Frequently, when I have tried to journalize, keep a journal, that is, it turns into a giant rant, Dan and his problems with Life and The World. And that gets pretty depressing, pretty quickly. What has especially made this depressing is when I realize that the problems I'm detailing are exactly the same problems that I've always had, the same problems I tried to journalize about 5 years earlier, 10 years earlier, whenever. This can really bring you down, when you see what limited progress you've made in your life.
But such is Life, right? We all have our strengths and our weaknesses, and our weaknesses will dog us throughout. This was best put in perspective by Ram Dass in a book I read by him, I don't remember what. He said that he always had many psychological issues and demons, and that despite thirty years of therapy and meditation and yoga and whatever else he did, he never fully resolved any of those issues. But rather, what all that work did was make the issues less threatening, less of a problem. Earlier in his life, he would be overwhelmed by these issues, but after doing all his work, he was more comfortable with them. They would arise, and be a problem, still, but he could just face them and say playfully, there you are, you little devil, trying to slow me down again.
I basically agree with this, that your issues you will always have with you. It's how you face them that matters. I always spoke of "meta-issues", that is, issues-about-your-issues. Like getting upset because you're too passive or fearful or indecisive. It's not the passivity or fear or indecision that's the problem, it's that you let these get to you, you let them corrupt your self-image or whatever. But we're all human, we've all got weaknesses and fears.
Issues, we've all got issues. The sooner you face this, the better.
I've been inspired me to start this journal again by a book I'm reading now, Winter's Journal, by Paul Auster. It's a kind of reflective late-in-life autobiography, kind of a journal actually. And it's just lovely. And he's quite frank about his Issues. He has had really debilitating panic attacks, and he's quite frank that after the first, his life kind of changed, he became more cautious, less arrogant. And it's inspiring how he discusses this, with such frankness and acceptance.
Of course, now, most of his life is going pretty well -- he's successful, famous even, with a wife of thirty years that he clearly still loves, and two healthy children, not to mention a brownstone in Park Slope.

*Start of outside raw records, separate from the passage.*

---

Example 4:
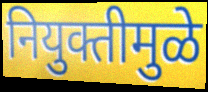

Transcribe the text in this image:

नियुक्तीमुळे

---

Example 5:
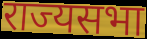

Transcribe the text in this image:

राज्यसभाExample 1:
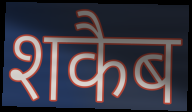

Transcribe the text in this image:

शकैब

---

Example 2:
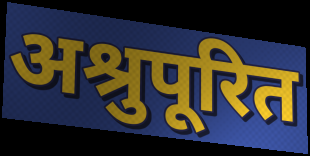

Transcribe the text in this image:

अश्रुपूरित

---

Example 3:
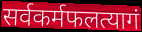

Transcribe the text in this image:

सर्वकर्मफलत्यागं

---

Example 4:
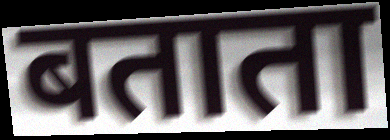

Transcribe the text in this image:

बताता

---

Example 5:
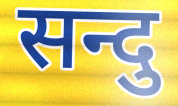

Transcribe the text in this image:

सन्दु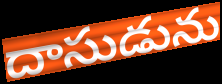
దాసుడునుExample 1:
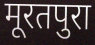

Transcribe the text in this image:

मूरतपुरा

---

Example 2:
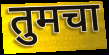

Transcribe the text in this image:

तुमचा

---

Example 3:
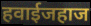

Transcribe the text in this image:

हवाईजहाज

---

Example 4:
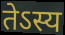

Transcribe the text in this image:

तेऽस्य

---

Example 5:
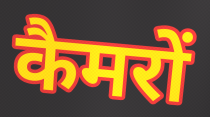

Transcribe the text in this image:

कैमरोंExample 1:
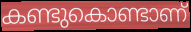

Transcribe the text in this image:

കണ്ടുകൊണ്ടാണ്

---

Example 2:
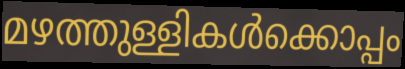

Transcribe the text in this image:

മഴത്തുള്ളികൾക്കൊപ്പം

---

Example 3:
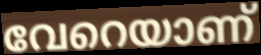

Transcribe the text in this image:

വേറെയാണ്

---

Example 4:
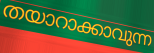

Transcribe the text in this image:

തയാറാക്കാവുന്ന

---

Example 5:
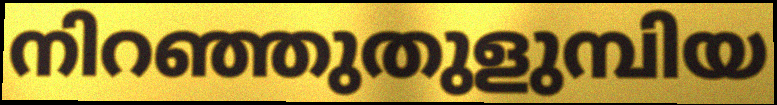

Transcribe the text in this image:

നിറഞ്ഞുതുളുമ്പിയ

But if he was less successful, you wouldn't be reading this book, now, would you?
Haha, he also writes the whole book in the second person -- e.g. "You remember going into the store with your mother..." And it kind of makes sense, given the subject matter -- older guy reflecting on his life. So I will probably slip into the second person in this here online journal, assuming I keep it up. About that, only time will tell.